It took only three thrusts of a shovel to unearth an archeological find 60 years in the making.
UF archeologists have recently uncovered the remains of a 300-year-old church in St. Augustine. Researchers from the Florida Museum of Natural History believe this may be the oldest stone structure from Spanish-Colonial Florida.
The coquina stone and tabby foundations show the church was at least 90-by-40 feet, making it one of the largest churches in colonial Spanish Florida and the only mission church made of stone.
"This is a truly exciting rediscovery of a long-lost building," said Kathleen Deagan a research curator emeritus of historical archeology at the Florida Museum of Natural History.
Though officially retired, Deagan still acts as a co-investigator at the Nombre de Dios site.
Being America's oldest city, St.

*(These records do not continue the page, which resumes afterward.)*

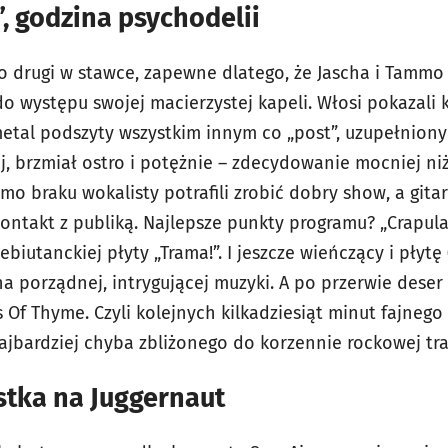
, godzina psychodelii
ko drugi w stawce, zapewne dlatego, że Jascha i Tammo
do występu swojej macierzystej kapeli. Włosi pokazali k
metal podszyty wszystkim innym co „post”, uzupełniony
j, brzmiał ostro i potężnie – zdecydowanie mocniej ni
o braku wokalisty potrafili zrobić dobry show, a gitar
kontakt z publiką. Najlepsze punkty programu? „Crapul
biutanckiej płyty „Trama!”. I jeszcze wieńczący i płytę
na porządnej, intrygującej muzyki. A po przerwie deser
f Thyme. Czyli kolejnych kilkadziesiąt minut fajnego 
ajbardziej chyba zbliżonego do korzennie rockowej tra
stka na Juggernaut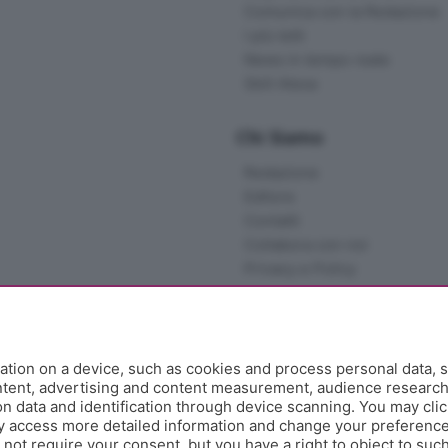
Comunica con la Redazione
I più letti
News in tempo reale
Skill Alexa
Chi Siamo
Redazione
Editore
Contatti
Collabora con noi
Privacy e Policy
tion on a device, such as cookies and process personal data, s
ontent, advertising and content measurement, audience researc
 data and identification through device scanning. You may clic
y access more detailed information and change your preference
ot require your consent, but you have a right to object to such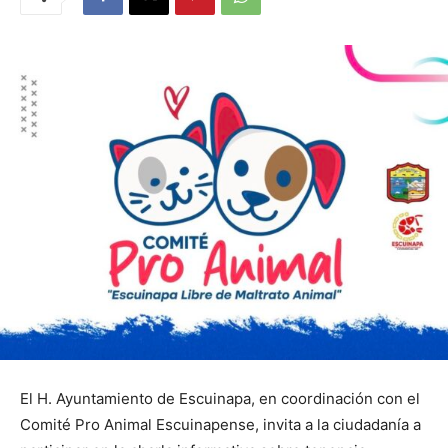
El H. Ayuntamiento de Escuinapa, en coordinación con el
Comité Pro Animal Escuinapense, invita a la ciudadanía a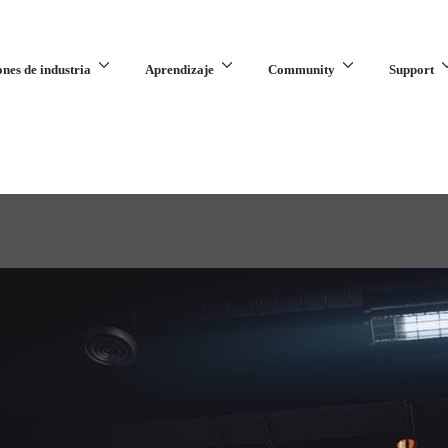
ones de industria
Aprendizaje
Community
Support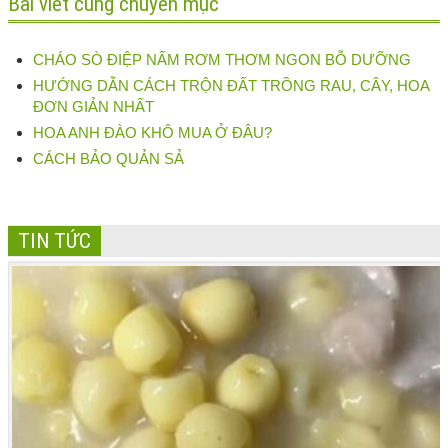
Bài viết cùng chuyên mục
CHÁO SÒ ĐIỆP NẤM RƠM THƠM NGON BỖ DƯỠNG
HƯỚNG DẪN CÁCH TRỘN ĐẤT TRỒNG RAU, CÂY, HOA
ĐƠN GIẢN NHẤT
HOA ANH ĐÀO KHÔ MUA Ở ĐÂU?
CÁCH BẢO QUẢN SẢ
TIN TỨC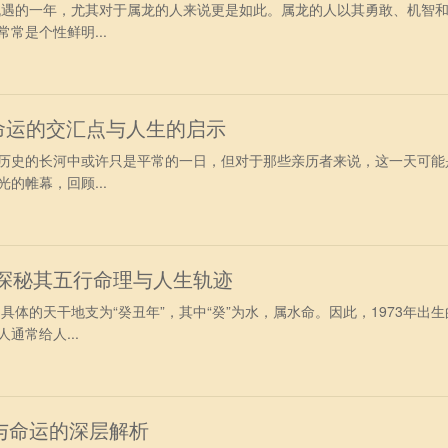
与机遇的一年，尤其对于属龙的人来说更是如此。属龙的人以其勇敢、机智
常是个性鲜明...
日：命运的交汇点与人生的启示
天在历史的长河中或许只是平常的一日，但对于那些亲历者来说，这一天可能
的帷幕，回顾...
：探秘其五行命理与人生轨迹
，具体的天干地支为“癸丑年”，其中“癸”为水，属水命。因此，1973年出
通常给人...
与命运的深层解析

Augustine presents some of the nation's first European settlements, Deagan said. This discovery is thought to be a church commissioned by Florida's governor in 1677.
The discovery of the lost documents that helped pinpoint the buried church's location was something that might come out of an Indiana Jones story.
The Rev. Charles Spellman was the director of the still-active mission in 1951, but he was also an amateur archaeologist, said Gifford Waters, collections manager for historical archeology at the Florida Museum of Natural History.
Spellman started diagramming and digging for the remains of the church, but his records were lost after his death. Waters said while moving the Catholic records archive from the Mandarin area of Jacksonville to St. Augustine, Sister Catherine Bitzer found Spellman's long-lost research.
"It was a puzzle to put his clues together," he said.
But sure enough, Waters hit coquina gold with three motions of his shovel.
"In 1728, it was lost to history," he said. "With Father Spellman, in 1951, it was found again and was lost to history again until his records showed up within the last year. And now, found again a week ago," Waters said.